Nike shares plunged Friday after the athletic apparel maker cut its revenue outlook for the fiscal yr, with sneaker retailer Foot Locker also feeling the blow.
Nike fell greater than 11%. Foot Locker, which relies heavily on Nike products in its stores, was down greater than 4%.
Shares of Nike are on the right track for his or her worst day since Sept. 30, 2022, when it fell 12.8%.
Nike said in its earnings report Thursday that the corporate now expects its revenue to grow 1% for the fiscal yr, down from the prior outlook of mid-single-digit growth. The corporate also said it was going to chop costs of upward of $2 billion over the subsequent three years.
The brand new outlook reflects increased headwinds “particularly in Greater China and EMEA,” finance chief Matthew Friend said within the earnings call Thursday. He also noted digital traffic softness and a stronger U.S. dollar that has “negatively impacted second-half reported revenue versus 90 days ago.”

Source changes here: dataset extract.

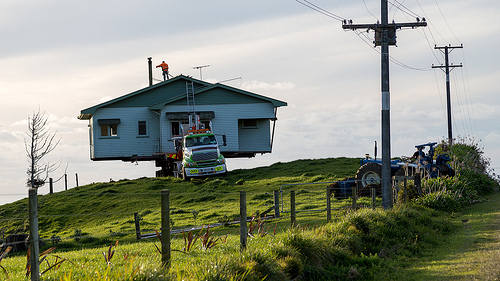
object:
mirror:
[222, 134, 227, 147]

“Nike needs improved marketing outside of basketball, streetwear and lifestyle trends,” TD Cowen analysts said in a Friday note, downgrading the stock to market perform from outperform. “Innovation at the upper end of its assortment isn’t resonating at scale while the Nike faces disruption from smaller competitors in footwear and apparel.”
Goldman Sachs analysts stuck with their buy rating on Nike’s stock.
But in addition they acknowledged that the corporate’s report “provided ample fodder for bears, with slowing growth momentum because of this of a tougher macro pointing to a more promotional competitive marketplace, and the corporate now speaking more comprehensively to key franchise life cycle management which can weigh on sales momentum going forward.”
— CNBC’s Gabrielle Fonrouge and Michael Bloom contributed to this report.